Excerpts from a dataset:
══════════
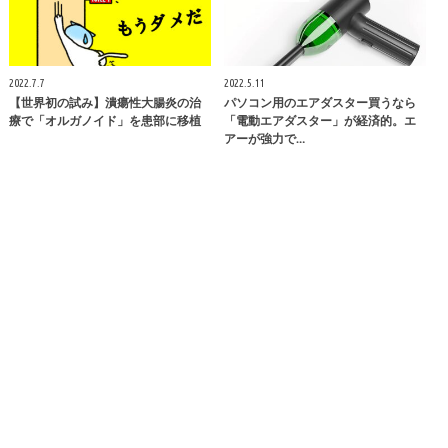
2022.7.7
2022.5.11
【世界初の試み】潰瘍性大腸炎の治
パソコン用のエアダスター買うなら
療で「オルガノイド」を患部に移植
「電動エアダスター」が経済的。エ
アーが強力で…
══════════
* [EXERCISE OBJECTIVE] Copy nothing except the lines from the one holding "パソコン用のエアダスター買うなら" through the last line of the data above, and return them exactly.

* [ANSWER TO THE EXERCISE]
パソコン用のエアダスター買うなら
療で「オルガノイド」を患部に移植
「電動エアダスター」が経済的。エ
アーが強力で…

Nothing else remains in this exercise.